Doris Day Profile

Doris Day was an American actress and singer who was one of the biggest stars of the American entertainment in the 20th century. She began a career as a vocalist in a jazz band Les Brown & His Band of Renown, with which she released hit songs Sentimental Journey, I've Got My Love to Keep Me Warm and My Dreams Are Getting Better All the Time.

Day was born in 1922 in Cincinnati, United States. Her wonderful voice let her join the Lester Brown's band and began her long lasting career. While working with the band, she joined the radio show of Bobe Hope. In 1948 the singer starred with her first movie titled Romance on the High Seas. She sung a song prepared especially for the movie titled It's Magic which became extremely popular.

The Albums of Doris Day

The artist released her debut solo album in 1949. It was called You're My Thrill and consisted of eight tracks including the eponymous opening song, Bewitched, Bothered and Bewildered, I'm Confessin' (That I Love You), Sometimes I'm Happy, You Go to My Head, I Didn't Know What Time It Was, When Your Lover Has Gone, and That Old Feeling. Bewitched, Bothered & Bewildered from the album was also released as a single. A year later she released a soundtrack for the film Young Man with a Horn (also the title of the album) featuring a trumpeter Harry James. The same year another soundtrack came out, this time for Tea For Two, with Axel Stordahl as a conductor. Day was regularly releasing music until 1965, when a full-length album Doris Day's Sentimental Journey had its premiere.

Films of Doris Day

Doris Day was also a big star of the cinema. She debuted in Romance on the High Seas in 1948, a film written by the twin brothers Julius and Philip Epstein, and directed by Michael Curtiz. The next year she performed in My Dream Is Yours as a main star alongside Jack Carson, with whom she was cast in her next picture It's a Great Feeling. Day performed in three movies in 1950 and in five in 1951. In 1956 she played Jo McKenna in her only Hitchcock film The Man Who Knew Too Much, starring James Stewart. The singer's biggest success came with several roles she played with Rock Hudson and Tony Randall in romantic comedies.
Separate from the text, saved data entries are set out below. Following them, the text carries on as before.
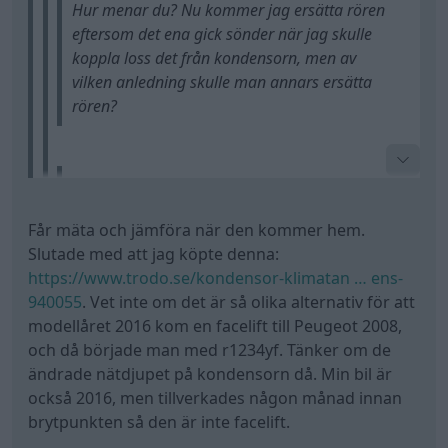
Hur menar du? Nu kommer jag ersätta rören
började dom läcka när tycket var högt nog.. endå
eftersom det ena gick sönder när jag skulle
provtryckte vi med rejält högt tryck när han kom
koppla loss det från kondensorn, men av
tillbaka gång nummer 1
vilken anledning skulle man annars ersätta
rören?
devlink skrev:
Letar efter ny AC kondensor till min Peugeot
Får mäta och jämföra när den kommer hem.
2008 1.6 bluehdi -16. Har kylmedel r134a.
Slutade med att jag köpte denna:
Nästan alla kondensorer har en tjocklek
fast det har inte stått att det ena röret inte passar
https://www.trodo.se/kondensor-klimatan … ens-
på 16mm, men min gamla är 12mm.
den andra och tvärtom..
940055
. Vet inte om det är så olika alternativ för att
jag är rätt säker på att dom mäter olika bara.. för
modellåret 2016 kom en facelift till Peugeot 2008,
googlar jag på oem nummrena så står det att den
och då började man med r1234yf. Tänker om de
Pga denna anledning
är till r134a oxå
ändrade nätdjupet på kondensorn då. Min bil är
också 2016, men tillverkades någon månad innan
brytpunkten så den är inte facelift.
That includes Pillow Talk, Love Come Back and Send Me No Flowers.

The actress had a chance to perform with the biggest stars of the golden age of Hollywood including Kirk Douglas, Gary Cooper, Joan Crawford, Lauren Bacall, James Cagney, Ginger Rogers, Rober Cummings, Frank Sinatra, Clark Gable, Jack Lemmon, David Niven, Cary Grant, James Garner, Rod Taylor, and mentioned earlier Jimmy Stewart and Rock Hudson.